Interrogated by the Interahamwe
Well, they were coming just as -- okay, first of all, they knew us. I had to change -- we had to change our names, kind of, because we had the same name as my father. So they knew him, so they knew us, and they were like, "You, you're Rudahunga's daughter," and I was like, "No." But they knew us anyway, so they took us to kind of an exit -- killing place, so like, "Okay, you're going to die."
They were asking questions about my brother and sisters: who died, like, in area, beginning of the genocide. And we didn't know where they were. They were asking questions about them, and we didn't know what to say. And they say, "Okay, since your father is dead, your mother is dead, we are going to kill you, too." So we were kind of trying to tell them how we are not Tutsi and stuff like that.
Then somebody came. We didn't know that person; we didn't know who he was. Came from -- he was like -- he was a Hutu, and he told them that he knew us and that we were not Tutsi. And they believed him, because I think he was -- I don't know why they believed him, but they just believed him. Then they took us back to the hospital.

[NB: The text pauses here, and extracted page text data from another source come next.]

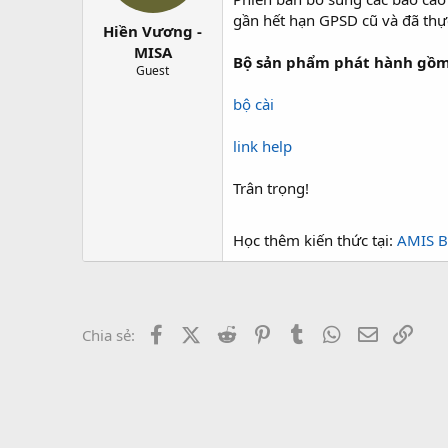
t
gần hết hạn GPSD cũ và đã thực
Hiền Vương -
a
r
MISA
Bộ sản phẩm phát hành gồm
t
Guest
e
r
bộ cài
link help
Trân trọng!
Học thêm kiến thức tại:
AMIS B
Facebook
X (Twitter)
Reddit
Pinterest
Tumblr
WhatsApp
Email
Link
Chia sẻ:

They shot him [her brother], and he didn't -- they shot him in the chest, I think. But he was -- I mean, he called us -- before he died, he called us. He was talking to our mother specifically and he was telling us, you know, just telling my mother how he's suffering. Stuff like that just before he died on the phone. 'Cause he was in Kigali, and we were like fifty miles away from him.
They shot him, and he didn't -- they shot him in the chest, so it took a little bit longer for him to die. And that's when he called. He called home to tell us what was happening to him. They shot him and he called like an hour after, before he died. He was still alive when he called, just to tell us what was happening to him and say goodbyes and stuff like that.